Krinsky isn't alone in pointing out that the time of year isn't great for equities.
“Post-election years tend to peak right about now and bottom in late October,” wrote Carson Investment Research analyst Ryan Detrick on X. “No, this doesn't mean it has to happen this time, but some seasonal turbulence would be perfectly normal.”
In addition to the seasonal weakness, Krinsky noted that utilities, considered a defensive stock market sector, have been rallying, recently notching 52-week highs.
He also sees a potential opportunity for software stocks, which have underperformed semiconductor stocks, to close the gap, given they tend to have done better than semis in August, outpacing them in 9 of the past 13 years.
What's setting up the potential buy-the-dip drop
Stocks initially headed higher early last week on the heels of better-than-expected earnings results from technology bellwethers Microsoft and Meta Platforms.
However, optimism faded on Wednesday, when the Federal Reserve chose to keep interest rates unchanged at 4.25% to 4.50%, disappointing many, including President Trump, who has been arguing for big cuts all year.
Related: Jobs report shocker resets Fed interest rate cut bets
Adding to investors' concerns, the Personal Consumption Expenditures index showed that inflation accelerated to 2.6% in June from 2.4% in May and 2.2% in April.
Many expect tariffs instituted in the spring are only now causing inflation to rise.
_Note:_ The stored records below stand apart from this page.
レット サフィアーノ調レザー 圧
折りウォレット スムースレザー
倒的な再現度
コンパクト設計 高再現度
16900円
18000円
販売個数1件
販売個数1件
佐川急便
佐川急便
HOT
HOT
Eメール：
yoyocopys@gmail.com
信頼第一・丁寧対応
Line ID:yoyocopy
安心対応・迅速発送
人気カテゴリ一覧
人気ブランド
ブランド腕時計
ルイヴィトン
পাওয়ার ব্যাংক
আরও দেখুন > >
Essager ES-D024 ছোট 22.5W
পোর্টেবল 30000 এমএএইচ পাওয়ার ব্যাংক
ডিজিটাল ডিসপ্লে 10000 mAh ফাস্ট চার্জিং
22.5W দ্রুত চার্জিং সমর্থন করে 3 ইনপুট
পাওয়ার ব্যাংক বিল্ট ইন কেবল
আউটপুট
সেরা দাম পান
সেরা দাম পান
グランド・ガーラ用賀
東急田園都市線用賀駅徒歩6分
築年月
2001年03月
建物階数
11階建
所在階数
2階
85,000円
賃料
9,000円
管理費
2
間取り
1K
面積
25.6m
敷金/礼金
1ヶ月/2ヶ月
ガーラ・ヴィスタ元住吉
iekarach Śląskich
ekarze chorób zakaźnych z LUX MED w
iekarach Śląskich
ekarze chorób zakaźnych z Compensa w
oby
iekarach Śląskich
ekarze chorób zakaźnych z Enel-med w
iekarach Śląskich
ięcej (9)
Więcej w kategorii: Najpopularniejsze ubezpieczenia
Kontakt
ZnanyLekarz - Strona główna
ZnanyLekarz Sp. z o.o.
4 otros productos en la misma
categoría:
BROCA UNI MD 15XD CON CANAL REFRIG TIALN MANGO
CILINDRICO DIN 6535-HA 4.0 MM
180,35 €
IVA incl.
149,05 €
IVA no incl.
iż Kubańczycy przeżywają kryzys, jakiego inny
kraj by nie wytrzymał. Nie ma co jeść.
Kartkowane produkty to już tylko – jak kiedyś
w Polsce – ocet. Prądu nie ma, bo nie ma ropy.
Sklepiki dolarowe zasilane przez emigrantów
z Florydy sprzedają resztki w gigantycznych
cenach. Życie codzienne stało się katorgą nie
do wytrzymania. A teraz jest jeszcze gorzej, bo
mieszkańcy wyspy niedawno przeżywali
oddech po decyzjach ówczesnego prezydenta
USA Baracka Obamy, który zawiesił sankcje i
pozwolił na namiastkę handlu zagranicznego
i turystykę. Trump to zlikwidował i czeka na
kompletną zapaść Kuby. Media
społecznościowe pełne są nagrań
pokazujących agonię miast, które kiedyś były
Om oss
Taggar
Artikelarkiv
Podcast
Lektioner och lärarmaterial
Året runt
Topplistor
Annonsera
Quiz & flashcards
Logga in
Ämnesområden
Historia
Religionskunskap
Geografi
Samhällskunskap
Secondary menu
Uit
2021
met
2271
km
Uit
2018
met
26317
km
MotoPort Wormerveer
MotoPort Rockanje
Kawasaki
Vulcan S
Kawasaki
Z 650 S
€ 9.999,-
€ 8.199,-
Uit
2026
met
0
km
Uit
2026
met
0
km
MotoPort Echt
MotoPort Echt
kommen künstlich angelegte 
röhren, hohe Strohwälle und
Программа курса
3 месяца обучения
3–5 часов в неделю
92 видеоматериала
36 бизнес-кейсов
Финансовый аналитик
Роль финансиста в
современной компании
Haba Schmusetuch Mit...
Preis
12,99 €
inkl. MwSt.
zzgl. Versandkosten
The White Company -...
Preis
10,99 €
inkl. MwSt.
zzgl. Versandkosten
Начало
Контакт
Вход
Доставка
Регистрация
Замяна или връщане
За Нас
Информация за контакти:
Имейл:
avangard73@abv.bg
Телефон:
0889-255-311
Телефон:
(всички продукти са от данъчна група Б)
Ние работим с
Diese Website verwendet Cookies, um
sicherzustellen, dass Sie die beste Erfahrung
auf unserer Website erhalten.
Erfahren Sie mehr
It may worsen in the coming months following newly announced tariffs after the reciprocal tariff pause ended on August 1. President Trump announced a slate of tariffs ranging from 10% to 41%, including a 35% tariff on Canada, one of our top three trading partners.
Jobs data last week also suggests the economy is wobbling. The latest report from the Bureau of Labor Statistics showed just 73,000 jobs created in July, below the 100,000 expected.
Worse, the BLS had previously said the US economy created 147,000 jobs in June. It revised that figure down to 14,000. May's job numbers were similarly lowered to 19,000 from 144,000.
The significant revisions drew the ire of President Trump, who fired BLS Commissioner Erika McEntarfer after the report, saying the numbers were “RIGGED in order to make the Republicans, and ME, look bad.”